Senin 11 Feb 2019 11:11 WIB

Patuhi Apresiasi Sembilan K/L Awasi PPIU

Kemenag harus mengindentifikasi akar masalah terkait penyelenggaraan ibada umrah.

Rep: Ali Yusuf/ Red: Agus Yulianto
Artha Hanif
Foto: Republika/Raisan Al Farisi
Artha Hanif

IHRAM.CO.ID, JAKARTA -- Ketua Umum harian Permusyawatan Antar Syarikat Travel Umrah dan Haji Indonesia (Patuhi) Artha Hanif mengapresiasi atas penandatangan nota kesepahaman antara Kementerian Agama (Kemenag) dengan sembilan kementerian lembaga (KL.). Nota kesepahaman ini dibentuk sebagai kesepakatan bersama dalam melakukan pencegahan, pengawasan, perlindungan, dan penanganan permasalahan penyelenggaraan ibadah umrah. 

“Kami mengucapkan selamat kepada Kemenag yang punya nita yang luar biasa,” kata Artha Hanif saat dihubungi, Republika.co.id, Sabtu (9/2).

Akan tetapi, Artha mengatakan, yang harus menjadi pertanyaan dalam nota kesepahaman yang digelar di Hotel Borobudur, Jumat (8/2), kemarin adalah tidak adanya poin penting atau isu baru yang disampaikan Dirjen Penyelenggara Haji dan Umrah (PHU) Nizar Ali dan Menteri Agama (Menag) Lukman Hakim Saifuddin. Dia juga mempertanyakan bagaimana mengatasi persoalan-persoalan terkait penyelenggaran ibadah umrah yang sebenarnya. Padahal, semua perangkatnya sudah dimiliki Kemenag di bawah Direktorat Penyelenggara Haji dan Umrah.

[Entri data tersimpan]
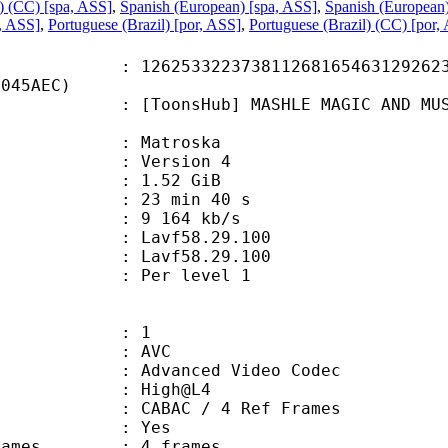
) (CC) [spa, ASS]
,
Spanish (European) [spa, ASS]
,
Spanish (European
a, ASS]
,
Portuguese (Brazil) [por, ASS]
,
Portuguese (Brazil) (CC) [por,
3322373811268165463129262360
6045AEC)
Hub] MASHLE MAGIC AND MUSCLES - S0
Matroska
 : Version 4
 1.52 GiB
23 min 40 s
e : 9 164 kb/s
n : Lavf58.29.100
 : Lavf58.29.100
e : Per level 1
: 1
: AVC
dvanced Video Codec
e : High@L4
 CABAC / 4 Ref Frames
CABAC : Yes
ce frames : 4 frames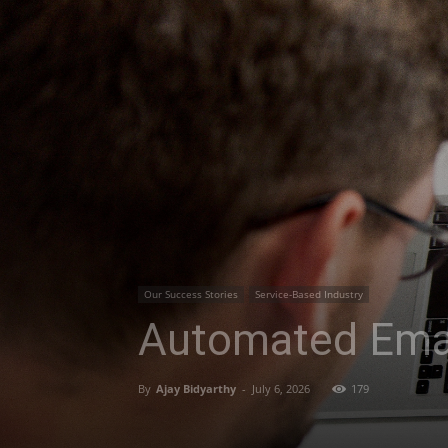
Our Success Stories
Service-Based Industry
Automated Ema
By
Ajay Bidyarthy
-
July 6, 2026
179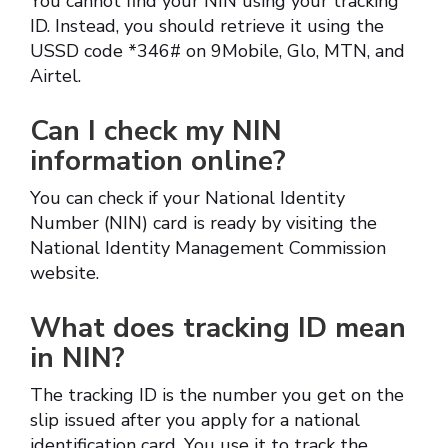
You cannot find your NIN using your tracking
ID. Instead, you should retrieve it using the
USSD code *346# on 9Mobile, Glo, MTN, and
Airtel.
Can I check my NIN
information online?
You can check if your National Identity
Number (NIN) card is ready by visiting the
National Identity Management Commission
website.
What does tracking ID mean
in NIN?
The tracking ID is the number you get on the
slip issued after you apply for a national
identification card. You use it to track the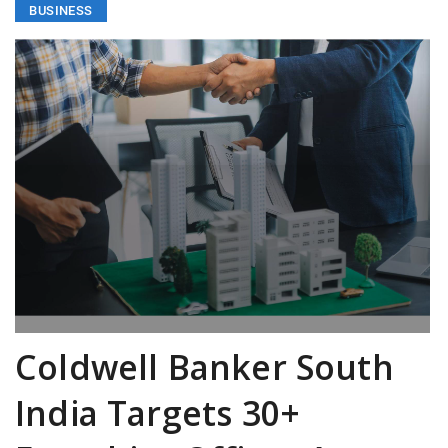
BUSINESS
Coldwell Banker South
India Targets 30+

■ YANG PERLU DIKERJAKAN ■
**1.** Tuliskan semua hal yang menjadi cakupan kesepakatan bersama dalam nota kesepahaman, menurut artikel tentang nota kesepahaman umrah.
**2.** Menurut artikel tentang nota kesepahaman umrah, di mana nota kesepahaman itu digelar?
**3.** Lanjutkan artikel tentang nota kesepahaman umrah setelah kalimat terakhir yang ditampilkan.

■ HASIL YANG DIHARAPKAN ■
**1.**
- pencegahan
- pengawasan
- perlindungan
- penanganan permasalahan penyelenggaraan ibadah umrah

**2.** Di Hotel Borobudur, pada Jumat (8/2).

**3.**
“Judulnya itu perlu dipertahanyakan, terkait misalnya dengan pencegahan, pengawasan dan kemudian penangan permasalah umrah. Sejauh ini fungsinya sudah jalan, tetapi tidak efektif,” ujarnya.

Menurut Artha, sebenarnya yang harus dilakukan Kemenag sebagai pihak yang diberikan kewenangan penuh oleh negara dalam penyelenggaran haji dan umrah ini adalah mengindentifikasi apa yang menjadi akar masalah terkait penyelenggaraan ibadah umrah.

“Judulnya permasalahan umrah ini sudah tidak enak. Otoritas Jasa Keuangan (OJK) ketikan mendapat temuan dan memperkaran Firs Travel dan Abu Tour itu tidak mengkaitan, bahwa ini masalah umrah. Akan tetapi penghimpunan dana masyarakat yang tidak sesuai dengan ketentuan sebagaimana mestinya,” katanya.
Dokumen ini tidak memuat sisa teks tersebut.